My boy cracked up his preschool teachers with his T-shirt flashing. No other kid had a clue who the Beatles were.
A month after completing kindergarten, my boy was diagnosed with Asperger’s Syndrome, a high functioning form of Autism. Children with Asperger’s typically are bright, energetic, inquisitive, easily distracted in school, and unsure about social situations. Applying the knowledge these kids have in their heads with class assignments is often a challenge because they tend to lose focus.
BW is now two months away from his tenth birthday, and he’s still as inquisitive as ever. He’s an accomplished fourth grade artist, builds Lego skyscrapers that are architect-worthy, and knows more social studies trivia than most Jeopardy! contestants.
But when it comes to social skills in the classroom or in the neighborhood, my boy is baffled. He’s sensitive to anyone’s jokes or name-calling. If someone playfully tries to wrestle with him on the playground, BW considers them a bully. Never mind that the “bully” is a girl who just wants to be his friend.
BW also doesn’t get why he has to study spelling. This becomes a huge debate item each evening when he and I go over his weekly list of 15 words.

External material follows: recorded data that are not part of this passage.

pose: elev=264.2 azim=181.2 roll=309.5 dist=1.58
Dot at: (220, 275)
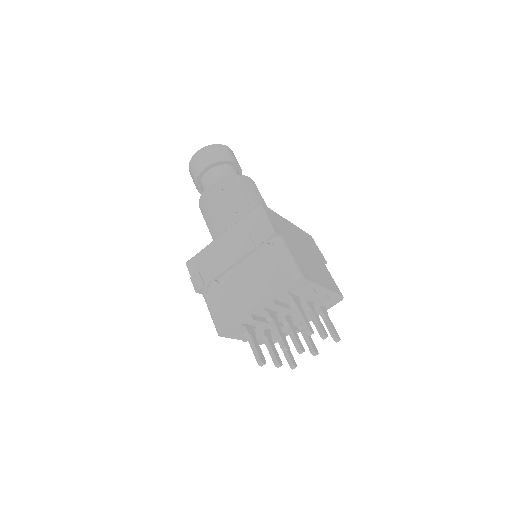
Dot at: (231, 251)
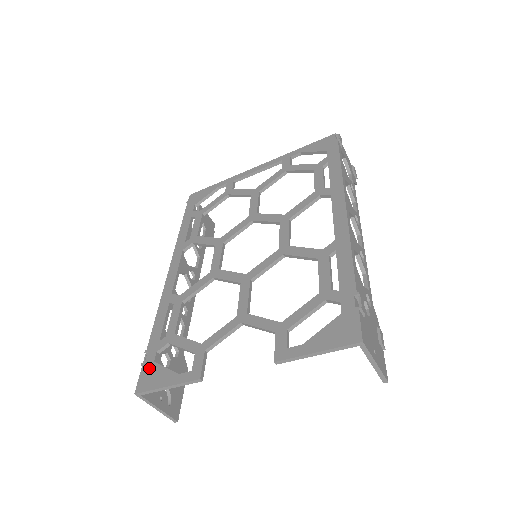
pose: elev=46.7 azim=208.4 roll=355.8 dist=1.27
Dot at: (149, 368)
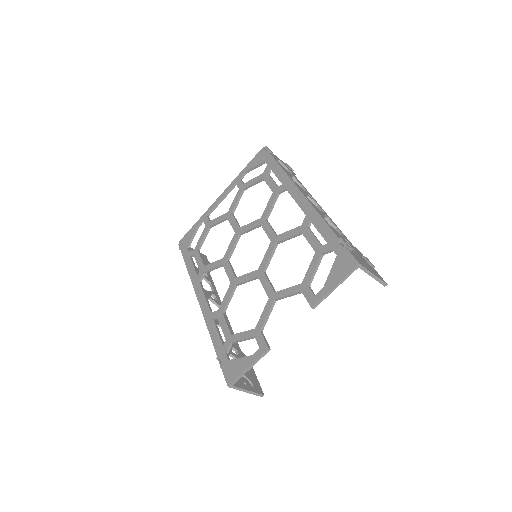
Dot at: (227, 366)
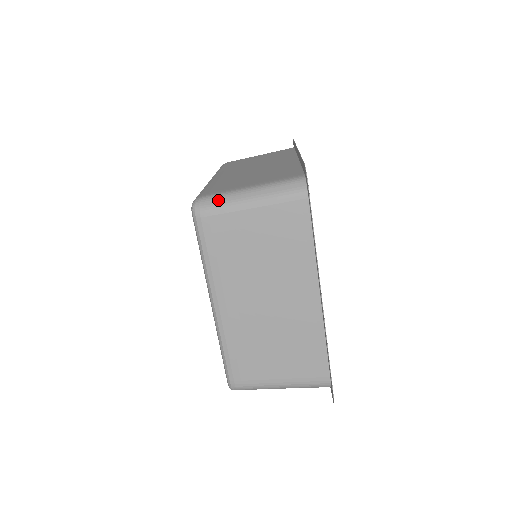
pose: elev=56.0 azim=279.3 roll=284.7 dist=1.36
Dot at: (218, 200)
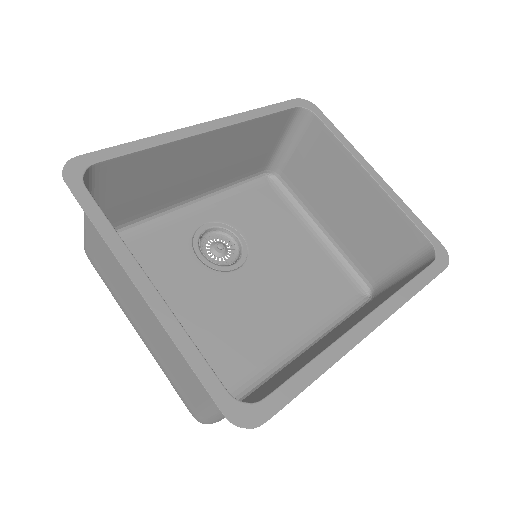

One of the words on his spelling list this week is “special.” Out of all the words, this is the one BW couldn’t spell correctly. S-E-P-C-A-L-L was how he wrote the word.
I saw the confusion in his eyes and heard the cry in his voice as he repeated the same spelling over and over. Granted, I had to do a very proficient job of lipreading him as his voice turned into barely audible whines.
It was a special needs mom trying to interpret her special (needs) boy’s spelling of “special.”
As SNL’s famous Church Lady would say, “Isn’t that special?”